A acessibilidade vai «muito para além de rampas e casas de banho adaptadas», considera a Acesso Cultura, associação que este mês promove no Porto um curso que regista a inscrição de profissionais de várias instituições da cidade.

A Acesso Cultura é uma associação cultural que promove a melhoria das condições de acesso, físico, social e intelectual, aos espaços culturais e à oferta cultural.

Arquitetura, design inclusivo, suportes para cegos, materiais de comunicação, linguagem simples, páginas de Internet acessíveis são os temas do curso «Acessibilidade: uma visão integrada», que, após duas edições em Lisboa, pela primeira vez chegou ao Porto.

«Estas formações têm vindo a ser desenvolvidas mais no sul. No Porto sentia-se uma lacuna e havia procura por parte dos profissionais da cultura que querem tornar o seu trabalho mais acessível, promovendo a participação cultural de todos», descreveu a vice-presidente da Acesso Cultura, Inês Rodrigues.

No Porto, esta iniciativa registou a inscrição de profissionais de entidades como o Centro Português de Fotografia, a Casa do Infante, o Museu Militar, a Fundação de Serralves, o Museu de Aveiro ou a Iris Inclusiva.

«O que queremos dizer com visão integrada é que a acessibilidade num espaço cultural é mais do que as rampas.
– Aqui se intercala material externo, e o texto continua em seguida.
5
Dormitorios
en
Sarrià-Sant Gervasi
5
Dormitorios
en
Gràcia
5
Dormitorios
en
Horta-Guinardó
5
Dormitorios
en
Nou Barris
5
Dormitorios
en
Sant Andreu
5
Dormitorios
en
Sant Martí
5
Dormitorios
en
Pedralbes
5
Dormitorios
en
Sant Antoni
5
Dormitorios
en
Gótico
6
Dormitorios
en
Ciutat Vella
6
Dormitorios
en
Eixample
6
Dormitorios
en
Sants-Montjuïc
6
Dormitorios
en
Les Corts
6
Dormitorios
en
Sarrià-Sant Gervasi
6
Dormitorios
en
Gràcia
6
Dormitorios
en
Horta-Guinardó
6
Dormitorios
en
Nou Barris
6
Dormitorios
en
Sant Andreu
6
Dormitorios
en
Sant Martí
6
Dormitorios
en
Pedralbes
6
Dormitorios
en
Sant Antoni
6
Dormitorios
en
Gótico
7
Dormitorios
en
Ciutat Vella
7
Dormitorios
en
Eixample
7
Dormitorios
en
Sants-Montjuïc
O conceito de acessibilidade e de inclusão deverá fazer parte da ação, do pensamento, da prática de todos os departamentos que compõem aquela instituição», explicou a diretora executiva da Acesso Cultura, Maria Vlachou.

Consultora em gestão e comunicação cultural, Maria Vlachou é uma das formadoras do curso, enquanto Inês Rodrigues, que também trabalha no Centro Português de Fotografia, é uma das formandas.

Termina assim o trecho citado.